Que pouvez-vous dire de l’image négative de la Bosnie-Herzégovine à l’étranger ?
Ce sont des clichés. Pour beaucoup, la Bosnie-Herzégovine est difficilement situable sur une carte géographique. On a entendu parler des faits gravissimes qui se sont déroulés ici il y a plus de dix ans. Le pays est connu aujourd’hui pour la recherche de criminels de guerre, la présence militaire de l’Union européenne, dont la nécessité est effective, mais pas au niveau auquel elle est actuellement. Il n’en reste pas moins qu’aujourd’hui quand on part pour la Bosnie-Herzégovine, on vous souhaite encore bonne chance et on vous recommande d’être prudent. La situation n’est pas encore totalement stabilisée et les mines posent encore un problème. Mais pour y vivre, je n’ai pas du tout ce sentiment : le problème de la sécurité est tout à fait stabilisé, il fait bon vivre ici et il n’existe aucune menace particulière ni sur les personnes ni sur les biens.

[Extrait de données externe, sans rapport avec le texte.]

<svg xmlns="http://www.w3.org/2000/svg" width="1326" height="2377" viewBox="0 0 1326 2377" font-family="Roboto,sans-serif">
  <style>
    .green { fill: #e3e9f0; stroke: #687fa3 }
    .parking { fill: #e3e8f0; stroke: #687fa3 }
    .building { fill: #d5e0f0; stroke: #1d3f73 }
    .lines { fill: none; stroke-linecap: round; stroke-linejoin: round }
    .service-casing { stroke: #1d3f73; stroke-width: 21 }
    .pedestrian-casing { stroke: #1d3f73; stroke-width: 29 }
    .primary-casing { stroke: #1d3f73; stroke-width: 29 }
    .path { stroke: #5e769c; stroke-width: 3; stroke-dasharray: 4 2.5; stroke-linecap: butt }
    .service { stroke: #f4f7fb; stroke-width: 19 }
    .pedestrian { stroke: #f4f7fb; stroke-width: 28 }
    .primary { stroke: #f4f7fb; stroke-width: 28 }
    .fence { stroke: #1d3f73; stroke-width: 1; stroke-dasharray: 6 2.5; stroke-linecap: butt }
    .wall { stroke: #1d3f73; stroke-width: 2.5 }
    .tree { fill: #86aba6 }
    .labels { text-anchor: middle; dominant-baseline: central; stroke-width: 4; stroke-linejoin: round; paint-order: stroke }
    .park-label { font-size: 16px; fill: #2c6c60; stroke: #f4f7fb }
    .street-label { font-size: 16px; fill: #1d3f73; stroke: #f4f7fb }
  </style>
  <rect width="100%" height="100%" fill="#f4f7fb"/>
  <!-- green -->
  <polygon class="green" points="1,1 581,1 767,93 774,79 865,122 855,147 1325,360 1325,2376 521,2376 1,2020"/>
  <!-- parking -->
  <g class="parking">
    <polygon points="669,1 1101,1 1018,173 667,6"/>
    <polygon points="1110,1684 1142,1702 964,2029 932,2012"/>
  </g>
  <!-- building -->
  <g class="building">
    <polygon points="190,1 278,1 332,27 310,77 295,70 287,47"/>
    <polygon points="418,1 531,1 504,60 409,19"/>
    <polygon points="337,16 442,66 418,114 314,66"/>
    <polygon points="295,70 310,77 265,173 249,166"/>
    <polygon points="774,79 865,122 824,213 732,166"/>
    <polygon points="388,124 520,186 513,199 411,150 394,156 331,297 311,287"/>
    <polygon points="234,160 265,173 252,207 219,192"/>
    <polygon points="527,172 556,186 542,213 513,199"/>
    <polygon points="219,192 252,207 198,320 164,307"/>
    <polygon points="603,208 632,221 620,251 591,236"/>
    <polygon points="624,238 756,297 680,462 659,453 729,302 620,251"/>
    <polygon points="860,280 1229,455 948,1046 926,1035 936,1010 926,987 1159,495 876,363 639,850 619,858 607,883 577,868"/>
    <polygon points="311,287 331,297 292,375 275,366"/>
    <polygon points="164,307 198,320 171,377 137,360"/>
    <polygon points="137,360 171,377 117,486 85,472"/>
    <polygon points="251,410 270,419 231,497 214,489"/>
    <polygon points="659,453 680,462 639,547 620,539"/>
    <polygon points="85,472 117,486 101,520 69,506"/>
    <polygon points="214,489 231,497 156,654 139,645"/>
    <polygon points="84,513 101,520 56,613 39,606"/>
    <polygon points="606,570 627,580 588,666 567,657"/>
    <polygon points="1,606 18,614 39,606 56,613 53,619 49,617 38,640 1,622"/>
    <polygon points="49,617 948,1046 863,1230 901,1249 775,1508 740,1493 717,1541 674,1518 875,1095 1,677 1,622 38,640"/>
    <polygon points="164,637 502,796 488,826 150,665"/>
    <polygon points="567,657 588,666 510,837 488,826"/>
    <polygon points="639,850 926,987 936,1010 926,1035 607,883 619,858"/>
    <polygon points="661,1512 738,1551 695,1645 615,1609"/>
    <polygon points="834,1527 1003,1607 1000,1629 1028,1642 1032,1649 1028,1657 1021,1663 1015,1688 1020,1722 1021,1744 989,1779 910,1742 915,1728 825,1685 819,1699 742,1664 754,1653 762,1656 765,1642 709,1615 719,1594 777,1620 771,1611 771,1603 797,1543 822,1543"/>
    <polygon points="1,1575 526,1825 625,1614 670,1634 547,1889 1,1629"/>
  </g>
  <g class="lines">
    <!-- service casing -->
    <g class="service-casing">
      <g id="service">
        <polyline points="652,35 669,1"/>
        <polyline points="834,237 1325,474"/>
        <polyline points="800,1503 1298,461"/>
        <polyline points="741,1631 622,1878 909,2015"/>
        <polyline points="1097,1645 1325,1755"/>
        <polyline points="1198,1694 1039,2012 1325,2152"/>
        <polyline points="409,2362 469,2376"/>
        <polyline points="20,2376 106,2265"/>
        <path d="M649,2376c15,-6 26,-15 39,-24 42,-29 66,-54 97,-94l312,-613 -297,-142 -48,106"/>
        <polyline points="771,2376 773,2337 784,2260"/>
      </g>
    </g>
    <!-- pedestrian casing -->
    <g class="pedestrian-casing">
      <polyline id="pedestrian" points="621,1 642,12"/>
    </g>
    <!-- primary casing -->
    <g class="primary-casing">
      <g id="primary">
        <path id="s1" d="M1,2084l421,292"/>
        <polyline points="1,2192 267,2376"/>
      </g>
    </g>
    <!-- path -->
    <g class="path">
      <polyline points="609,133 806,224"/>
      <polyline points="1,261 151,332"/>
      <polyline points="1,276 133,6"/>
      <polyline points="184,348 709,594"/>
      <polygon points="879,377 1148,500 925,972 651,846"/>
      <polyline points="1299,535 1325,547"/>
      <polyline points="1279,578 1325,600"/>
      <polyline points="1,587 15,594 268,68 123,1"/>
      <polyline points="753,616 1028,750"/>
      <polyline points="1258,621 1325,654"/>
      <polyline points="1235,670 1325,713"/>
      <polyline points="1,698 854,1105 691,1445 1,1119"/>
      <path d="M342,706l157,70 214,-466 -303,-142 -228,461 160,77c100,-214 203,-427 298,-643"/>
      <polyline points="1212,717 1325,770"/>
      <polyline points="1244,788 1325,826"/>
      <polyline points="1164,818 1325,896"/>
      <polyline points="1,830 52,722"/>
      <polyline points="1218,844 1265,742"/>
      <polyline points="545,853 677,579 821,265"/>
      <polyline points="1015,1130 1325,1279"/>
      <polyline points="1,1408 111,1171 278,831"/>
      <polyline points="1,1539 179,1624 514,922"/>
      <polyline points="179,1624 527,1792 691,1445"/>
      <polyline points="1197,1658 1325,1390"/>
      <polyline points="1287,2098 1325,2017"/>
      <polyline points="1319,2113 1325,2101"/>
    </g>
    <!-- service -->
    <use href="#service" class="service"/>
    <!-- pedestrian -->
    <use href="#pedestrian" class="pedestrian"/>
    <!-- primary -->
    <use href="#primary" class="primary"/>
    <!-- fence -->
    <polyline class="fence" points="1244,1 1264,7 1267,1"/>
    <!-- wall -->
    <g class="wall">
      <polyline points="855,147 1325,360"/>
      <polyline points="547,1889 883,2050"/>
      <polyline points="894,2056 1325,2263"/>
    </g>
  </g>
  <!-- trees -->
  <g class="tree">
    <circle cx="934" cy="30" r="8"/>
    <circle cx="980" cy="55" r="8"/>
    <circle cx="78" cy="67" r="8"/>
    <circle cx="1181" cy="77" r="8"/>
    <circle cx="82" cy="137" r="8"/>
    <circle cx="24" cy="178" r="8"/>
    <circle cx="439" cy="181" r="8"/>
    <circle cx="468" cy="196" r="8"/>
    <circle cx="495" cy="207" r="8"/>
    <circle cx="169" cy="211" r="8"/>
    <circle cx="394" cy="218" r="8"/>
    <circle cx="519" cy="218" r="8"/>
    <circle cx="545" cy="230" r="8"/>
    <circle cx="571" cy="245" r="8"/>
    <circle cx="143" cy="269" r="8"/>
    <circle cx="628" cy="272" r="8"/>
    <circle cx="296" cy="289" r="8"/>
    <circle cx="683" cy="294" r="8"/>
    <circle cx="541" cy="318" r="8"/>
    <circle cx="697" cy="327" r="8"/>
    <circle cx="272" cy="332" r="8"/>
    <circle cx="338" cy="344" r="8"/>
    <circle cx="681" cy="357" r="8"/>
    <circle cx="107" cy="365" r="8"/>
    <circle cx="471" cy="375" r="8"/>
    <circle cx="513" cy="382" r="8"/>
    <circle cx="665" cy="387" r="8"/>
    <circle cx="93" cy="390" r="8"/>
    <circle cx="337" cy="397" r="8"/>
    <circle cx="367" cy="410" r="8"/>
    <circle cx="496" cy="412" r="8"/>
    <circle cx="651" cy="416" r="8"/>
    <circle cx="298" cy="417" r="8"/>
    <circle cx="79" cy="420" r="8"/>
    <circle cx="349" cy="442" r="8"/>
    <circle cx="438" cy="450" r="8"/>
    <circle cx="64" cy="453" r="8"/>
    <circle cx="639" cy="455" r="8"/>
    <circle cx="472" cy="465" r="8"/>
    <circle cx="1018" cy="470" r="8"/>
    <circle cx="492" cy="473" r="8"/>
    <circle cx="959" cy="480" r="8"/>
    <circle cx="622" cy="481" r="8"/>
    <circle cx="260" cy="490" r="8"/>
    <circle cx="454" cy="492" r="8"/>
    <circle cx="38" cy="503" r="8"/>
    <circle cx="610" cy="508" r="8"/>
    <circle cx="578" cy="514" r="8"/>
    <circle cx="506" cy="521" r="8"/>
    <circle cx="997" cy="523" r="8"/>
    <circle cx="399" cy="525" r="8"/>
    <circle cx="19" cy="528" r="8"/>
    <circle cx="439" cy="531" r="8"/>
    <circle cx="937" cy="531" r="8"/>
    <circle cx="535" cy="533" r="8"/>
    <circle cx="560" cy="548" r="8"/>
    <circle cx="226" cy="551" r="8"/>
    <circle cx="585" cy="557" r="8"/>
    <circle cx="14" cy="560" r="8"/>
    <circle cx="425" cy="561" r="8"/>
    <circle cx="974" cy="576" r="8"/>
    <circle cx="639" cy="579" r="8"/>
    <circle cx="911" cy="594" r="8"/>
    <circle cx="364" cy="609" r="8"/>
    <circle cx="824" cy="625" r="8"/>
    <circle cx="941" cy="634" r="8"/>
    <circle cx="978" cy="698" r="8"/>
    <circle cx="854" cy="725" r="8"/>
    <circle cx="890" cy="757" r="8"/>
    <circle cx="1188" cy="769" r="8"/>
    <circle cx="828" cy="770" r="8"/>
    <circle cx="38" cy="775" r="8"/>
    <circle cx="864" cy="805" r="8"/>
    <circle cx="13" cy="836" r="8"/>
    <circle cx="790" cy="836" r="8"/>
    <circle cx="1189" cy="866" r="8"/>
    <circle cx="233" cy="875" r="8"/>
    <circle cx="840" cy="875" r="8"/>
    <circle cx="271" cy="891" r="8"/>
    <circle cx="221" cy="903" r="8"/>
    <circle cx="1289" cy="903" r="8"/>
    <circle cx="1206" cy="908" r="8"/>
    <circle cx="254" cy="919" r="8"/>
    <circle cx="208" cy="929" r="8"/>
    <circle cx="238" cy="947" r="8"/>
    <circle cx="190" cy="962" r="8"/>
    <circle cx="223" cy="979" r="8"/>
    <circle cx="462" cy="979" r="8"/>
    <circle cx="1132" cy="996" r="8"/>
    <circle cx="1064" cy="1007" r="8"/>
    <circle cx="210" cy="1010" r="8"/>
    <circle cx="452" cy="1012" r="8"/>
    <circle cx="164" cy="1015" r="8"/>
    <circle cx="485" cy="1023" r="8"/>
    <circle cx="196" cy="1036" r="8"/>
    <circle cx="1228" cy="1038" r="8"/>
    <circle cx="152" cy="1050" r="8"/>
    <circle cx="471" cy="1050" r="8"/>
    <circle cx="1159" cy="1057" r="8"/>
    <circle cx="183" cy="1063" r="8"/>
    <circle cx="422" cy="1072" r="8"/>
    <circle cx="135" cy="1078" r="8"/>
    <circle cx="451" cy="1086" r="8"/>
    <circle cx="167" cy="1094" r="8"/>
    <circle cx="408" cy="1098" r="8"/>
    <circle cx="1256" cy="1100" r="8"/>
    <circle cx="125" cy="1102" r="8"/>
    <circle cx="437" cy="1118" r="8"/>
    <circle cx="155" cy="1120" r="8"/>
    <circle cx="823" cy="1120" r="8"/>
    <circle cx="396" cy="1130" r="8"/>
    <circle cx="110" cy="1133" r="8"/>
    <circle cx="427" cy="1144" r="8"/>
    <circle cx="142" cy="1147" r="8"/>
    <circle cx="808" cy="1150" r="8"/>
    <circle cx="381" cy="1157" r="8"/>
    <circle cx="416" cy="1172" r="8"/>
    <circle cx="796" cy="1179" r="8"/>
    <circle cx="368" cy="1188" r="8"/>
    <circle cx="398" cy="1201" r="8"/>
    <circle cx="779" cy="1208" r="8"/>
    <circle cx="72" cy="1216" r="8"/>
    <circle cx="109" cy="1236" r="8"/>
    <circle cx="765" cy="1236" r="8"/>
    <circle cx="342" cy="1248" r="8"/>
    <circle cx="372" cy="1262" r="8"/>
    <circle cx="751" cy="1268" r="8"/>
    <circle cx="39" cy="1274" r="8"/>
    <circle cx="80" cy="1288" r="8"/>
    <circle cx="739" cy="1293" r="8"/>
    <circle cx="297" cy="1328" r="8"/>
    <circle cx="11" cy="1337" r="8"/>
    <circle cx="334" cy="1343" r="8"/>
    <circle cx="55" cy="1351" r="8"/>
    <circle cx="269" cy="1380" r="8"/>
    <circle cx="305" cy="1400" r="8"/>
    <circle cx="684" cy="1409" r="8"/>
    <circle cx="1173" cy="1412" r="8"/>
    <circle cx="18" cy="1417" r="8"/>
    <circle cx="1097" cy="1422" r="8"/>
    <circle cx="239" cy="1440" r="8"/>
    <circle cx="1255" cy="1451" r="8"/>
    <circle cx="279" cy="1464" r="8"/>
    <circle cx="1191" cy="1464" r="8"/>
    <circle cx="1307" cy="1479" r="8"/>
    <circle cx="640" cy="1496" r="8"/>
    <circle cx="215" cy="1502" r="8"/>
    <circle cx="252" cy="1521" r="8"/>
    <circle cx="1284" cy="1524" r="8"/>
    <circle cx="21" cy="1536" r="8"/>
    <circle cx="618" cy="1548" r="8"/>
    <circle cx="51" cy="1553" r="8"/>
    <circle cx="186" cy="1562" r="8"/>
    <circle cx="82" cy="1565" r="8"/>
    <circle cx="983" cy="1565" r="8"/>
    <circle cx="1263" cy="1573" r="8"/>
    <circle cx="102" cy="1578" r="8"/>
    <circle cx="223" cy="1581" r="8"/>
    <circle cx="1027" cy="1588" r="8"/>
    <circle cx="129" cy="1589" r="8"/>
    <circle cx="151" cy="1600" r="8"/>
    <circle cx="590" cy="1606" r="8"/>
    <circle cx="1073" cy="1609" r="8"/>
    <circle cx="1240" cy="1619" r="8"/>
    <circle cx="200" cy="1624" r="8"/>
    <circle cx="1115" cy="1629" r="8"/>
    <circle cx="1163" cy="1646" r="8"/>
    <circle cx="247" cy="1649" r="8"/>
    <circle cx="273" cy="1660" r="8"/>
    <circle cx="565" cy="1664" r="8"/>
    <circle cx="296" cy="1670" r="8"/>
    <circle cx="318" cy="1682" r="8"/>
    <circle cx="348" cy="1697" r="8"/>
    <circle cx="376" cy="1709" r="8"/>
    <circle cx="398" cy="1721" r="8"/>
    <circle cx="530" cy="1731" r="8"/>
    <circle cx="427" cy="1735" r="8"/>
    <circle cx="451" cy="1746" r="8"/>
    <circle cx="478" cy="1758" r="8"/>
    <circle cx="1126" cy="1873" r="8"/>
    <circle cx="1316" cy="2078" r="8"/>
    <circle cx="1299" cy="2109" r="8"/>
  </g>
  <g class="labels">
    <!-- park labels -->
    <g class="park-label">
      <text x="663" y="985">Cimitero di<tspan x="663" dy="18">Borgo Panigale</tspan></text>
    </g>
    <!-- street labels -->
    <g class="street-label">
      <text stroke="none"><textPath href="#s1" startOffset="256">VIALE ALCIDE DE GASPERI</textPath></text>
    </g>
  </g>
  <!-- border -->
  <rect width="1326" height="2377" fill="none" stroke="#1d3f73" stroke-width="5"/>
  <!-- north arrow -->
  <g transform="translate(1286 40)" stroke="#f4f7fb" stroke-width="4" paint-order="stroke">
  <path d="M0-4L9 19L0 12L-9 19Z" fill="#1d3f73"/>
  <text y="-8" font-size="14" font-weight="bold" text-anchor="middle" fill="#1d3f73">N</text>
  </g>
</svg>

La situation est comparable, voire parfois meilleure, à certains endroits d’Europe de l’Ouest. Les problèmes ne concernent pas la sécurité, ils se situent au niveau du développement économique qui a pâti du fait que la Bosnie-Herzégovine a mauvaise presse. Les investissements sont encore peu nombreux. La Bosnie-Herzégovine pourrait vivre aujourd’hui sans la présence internationale. Il est évident qu’en 1992 et dans les années suivantes, vu l’état du pays, la communauté internationale avait sa place : elle a commencé à se déployer et a tout refait, dont la Constitution et la mise en place des institutions. Ce sont les Accords de Dayton, qui, par ailleurs, n’ont pas été approuvés par le peuple. Une culture de dépendance s’est développée, surtout au niveau des élites, qui ont du mal à s’en défaire. La situation est en fait confortable. Le revers de la médaille est que pendant longtemps les Bosniens n’ont pas été capables de prendre leur destin en main et de rebondir. Il est temps maintenant que ce pays prenne en charge son avenir et se débarrasse de cette tutelle. C’est ce que souhaite la communauté internationale. Aujourd’hui, la Bosnie-Herzégovine est en transition et a énormément accéléré le processus des réformes, notamment an matière législative (réformes de la Constitution, de l’armée…). La réforme de la police reste néanmoins une condition incontournable pour la signature de l’Accord de stabilisation et d’association avec l’Union européenne.        

 

Les mines en Bosnie-Herzégovine

De nombreuses zones, pas toujours bien localisées, sont encore minées. Elles résultent du conflit qui a déchiré le pays entre 1992 et 1995, et se situent majoritairement le long des anciennes lignes de front. Un programme de déminage est en cours. La prudence est donc de rigueur et il est recommandé de ne pas s’aventurer dans le pays sans quelqu’un qui connaît bien le terrain.